Ao mesmo tempo em que folheio o livro penso que uma das mais antigas e tradicionais bibliotecas do Brasil, a da Faculdade de Direito do Largo de São Francisco, em São Paulo, está em apuros. Seus livros foram transportados em caixas para outro prédio, considerou-se que estavam guardados de maneira inadequada e, proposta ação pelo Ministério Público Federal, o Poder Judiciário determinou retorno das edições ao prédio histórico (O Estado de São Paulo, 7 de maio – http://bit.ly/cBq5A5 ).
Pois é. Os tempos mudam, as faculdades querem se modernizar, ter mais alunos, os livros ocupam espaço, alguns ficam fechados por anos e anos sem um leitor sequer, passam a incomodar. Antigamente era um luxo ter uma biblioteca grande, organizada. Será que chegaremos a queimar livros, como em Fahrenheit 451?

How does it feel?

1 de maio de 2010

Sou fã do Bob Dylan e não podia deixar de ter “Like a rolling Stone: Bob Dylan na encruzilhada”, de Greil Marcus (São Paulo, Companhia das Letras, 2010). Tenho até dois exemplares, comprei o segundo pra dar de presente, numa eventualidade.
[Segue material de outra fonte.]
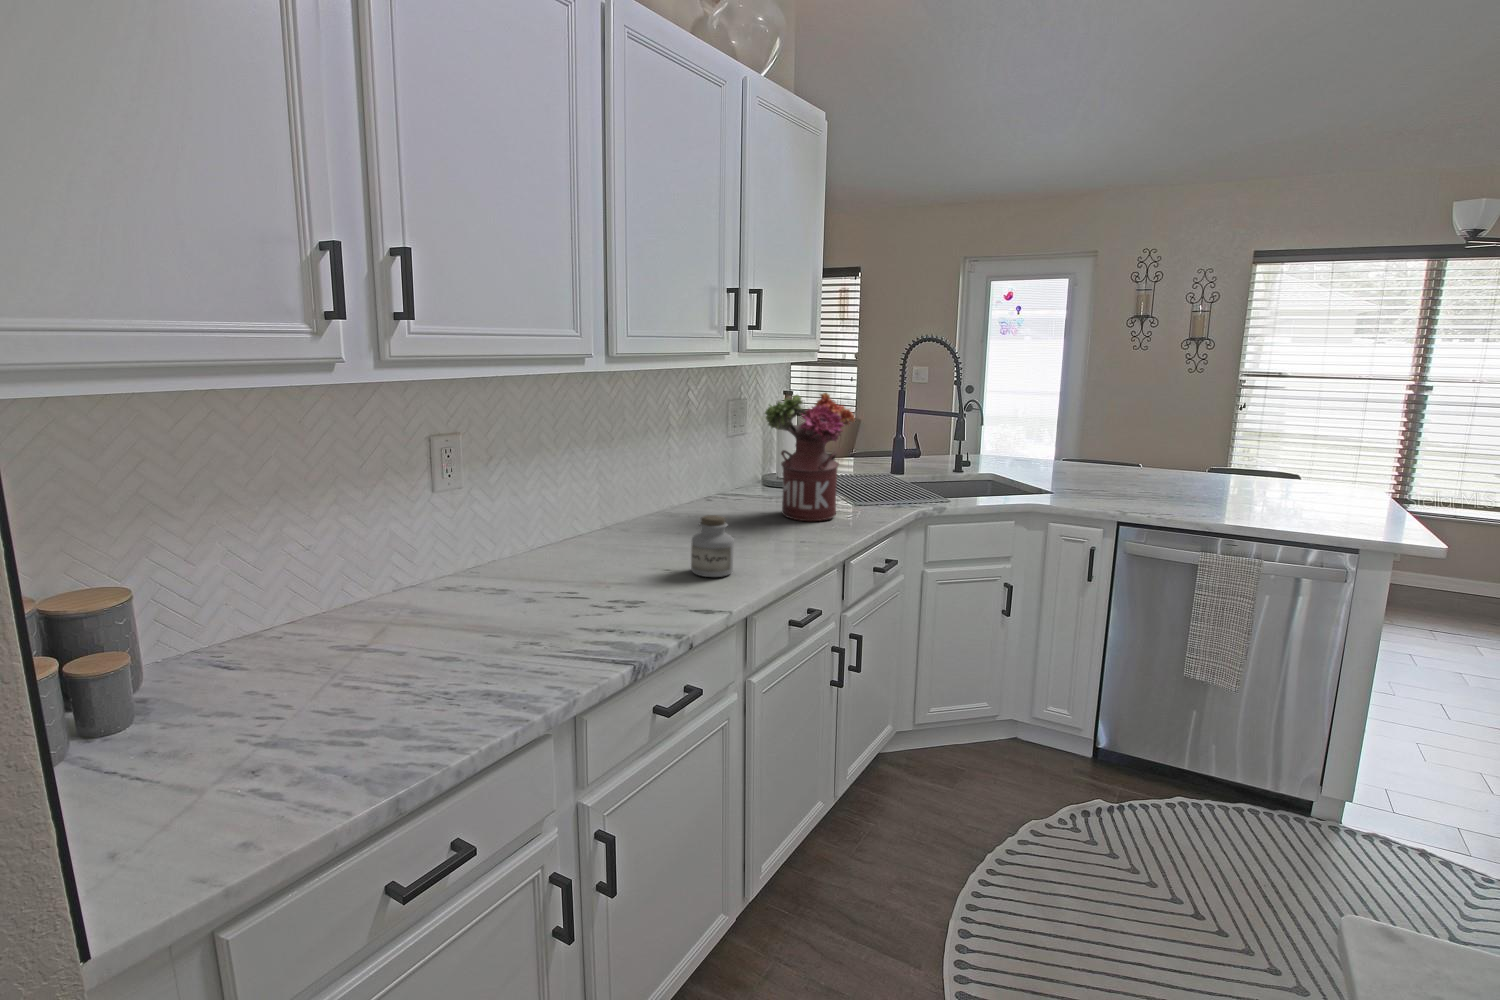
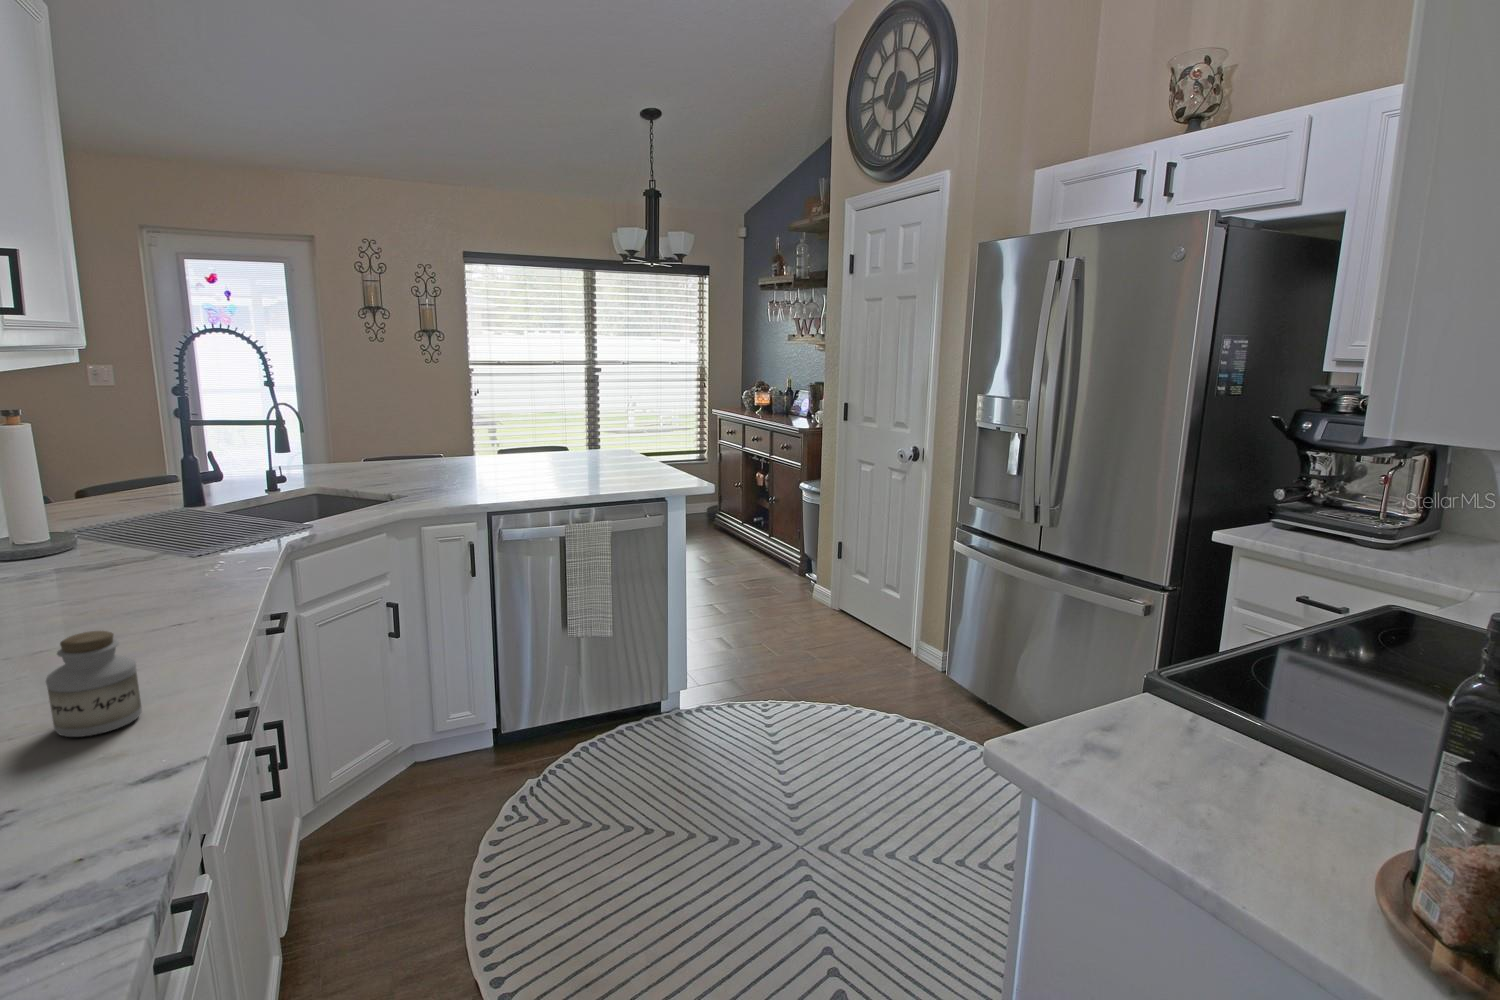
flower arrangement: present [765,393,855,521] -> none [32,415,200,604]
A música está logo no começo do livro: Once upon a time you dressed so fine…E a tradução está ao lado, de Eduardo Bueno. Ele traduziu a primeira frase por Era uma vez uma garota bem- vestida. Estranhei a tradução, a palavra garota não ficou bem porque quando Bob Dylan canta, parece que está falando com a gente, com você, e a inserção de uma terceira pessoa na letra tira toda a graça. Não adianta, a música fica bem em inglês, mesmo que não dê pra entender tudo.
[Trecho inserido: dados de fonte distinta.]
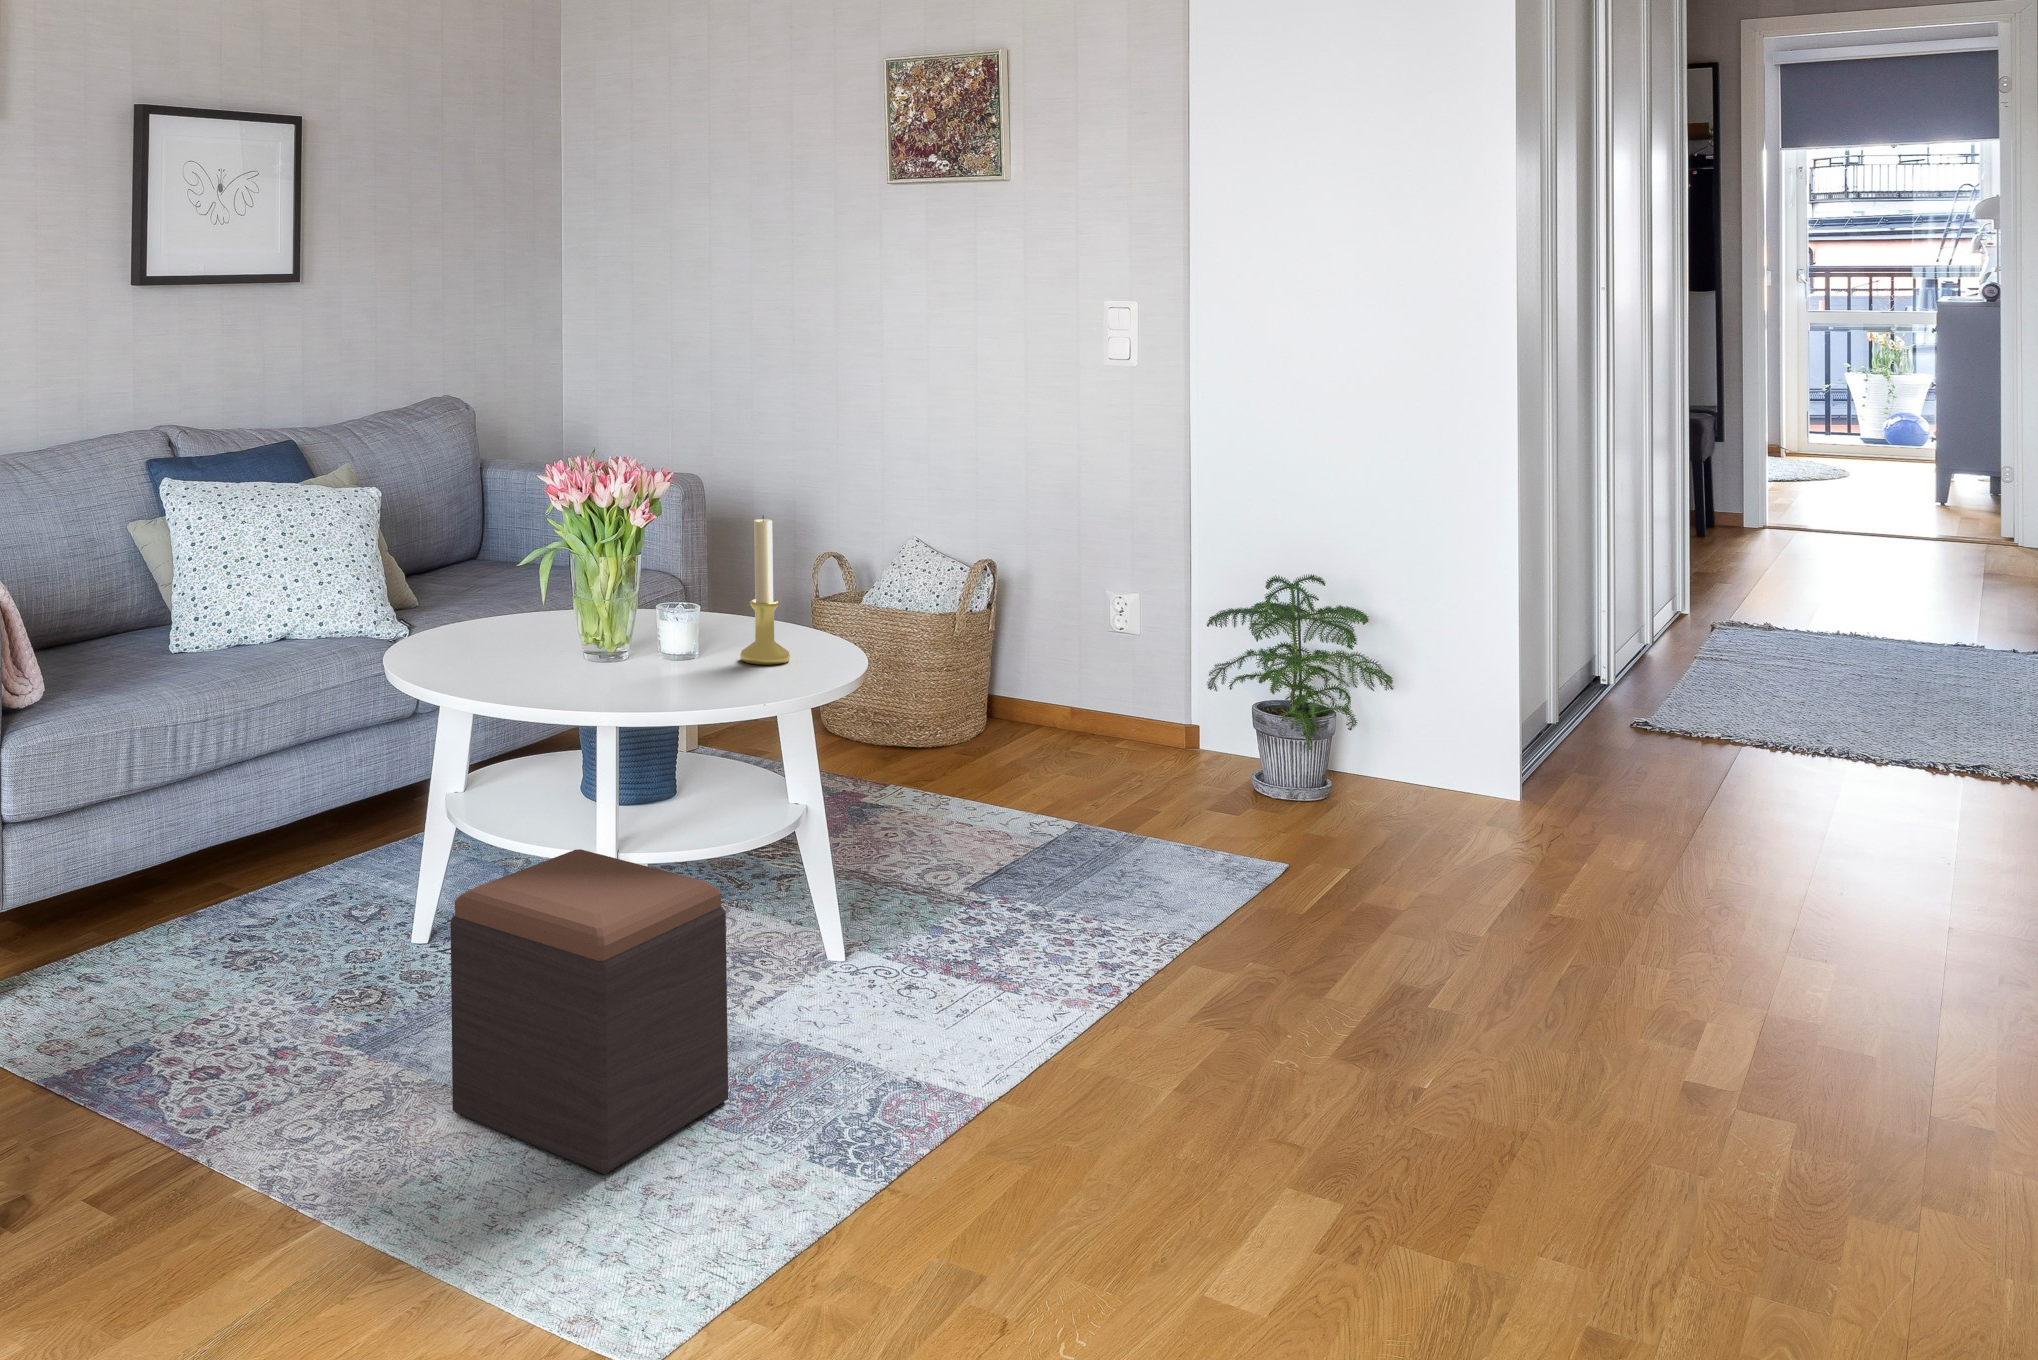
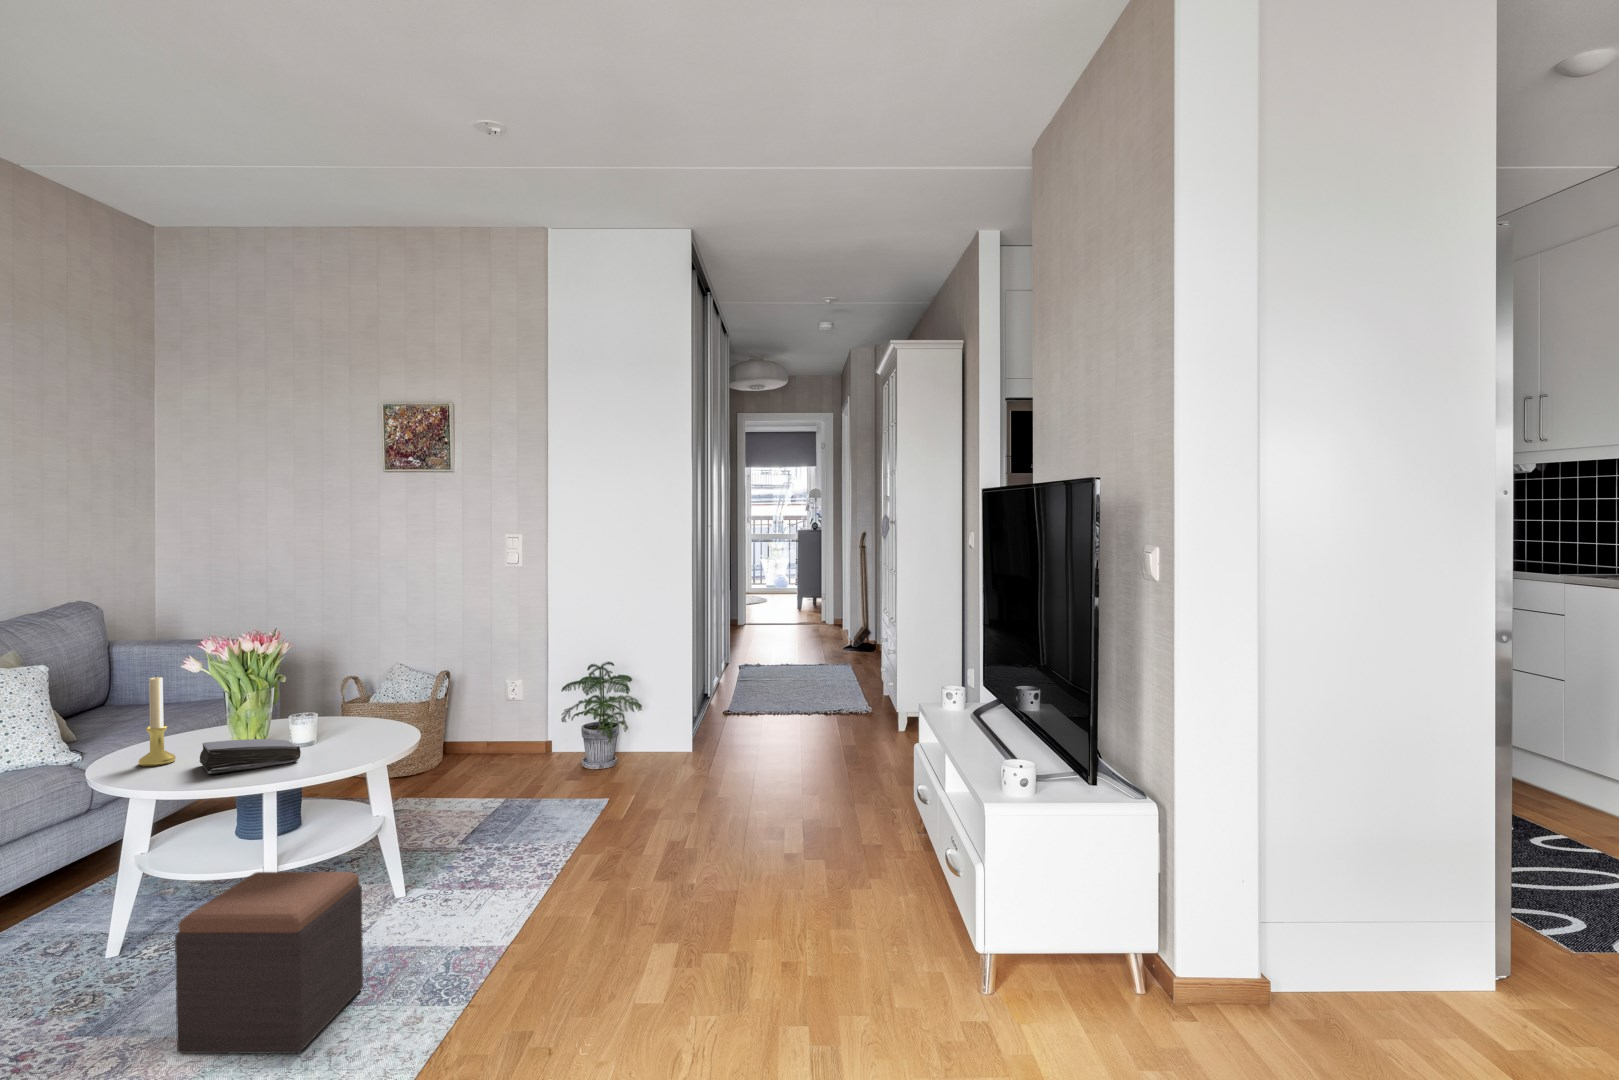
candle holder: present [740,515,790,665] -> present [138,677,176,766]
book: none [533,626,668,678] -> present [200,739,301,774]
O livro é um pouco confuso, escrito na primeira pessoa, mas muito sério e preocupado em analisar a música em seu contexto eminentemente americano. Não vai dar pra ler tudo. É incrível como os livros sobre Bob Dylan podem ser herméticos. Este nem é tanto, já vi piores – ou melhores. Só que tive a impressão de que quem lê não chega a lugar nenhum, as inúmeras informações não deixam o autor contar uma boa história da canção, se é que ela existe (a história). Bom mesmo é ouvir a música.